Saved entries:
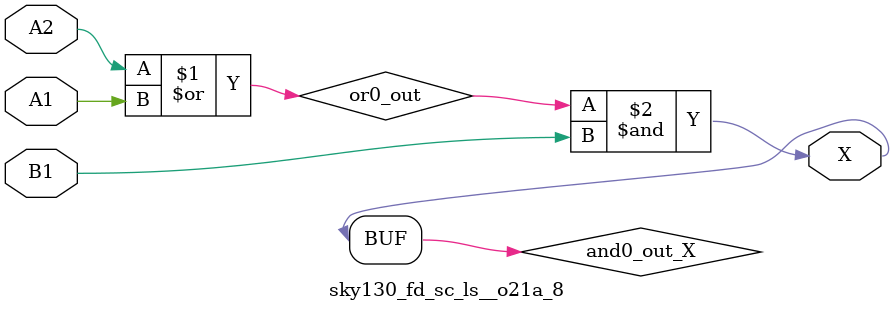
<source format=v>
module sky130_fd_sc_ls__o21a_8 (
    X ,
    A1,
    A2,
    B1
);
    output X ;
    input  A1;
    input  A2;
    input  B1;
    wire or0_out   ;
    wire and0_out_X;
    or  or0  (or0_out   , A2, A1         );
    and and0 (and0_out_X, or0_out, B1    );
    buf buf0 (X         , and0_out_X     );
endmodule
</source>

# [Exercise]
Your answer must be an exact copy of the records above, with no pictures included.

# [Completed task]
<source format=v>
module sky130_fd_sc_ls__o21a_8 (
    X ,
    A1,
    A2,
    B1
);
    output X ;
    input  A1;
    input  A2;
    input  B1;
    wire or0_out   ;
    wire and0_out_X;
    or  or0  (or0_out   , A2, A1         );
    and and0 (and0_out_X, or0_out, B1    );
    buf buf0 (X         , and0_out_X     );
endmodule
</source>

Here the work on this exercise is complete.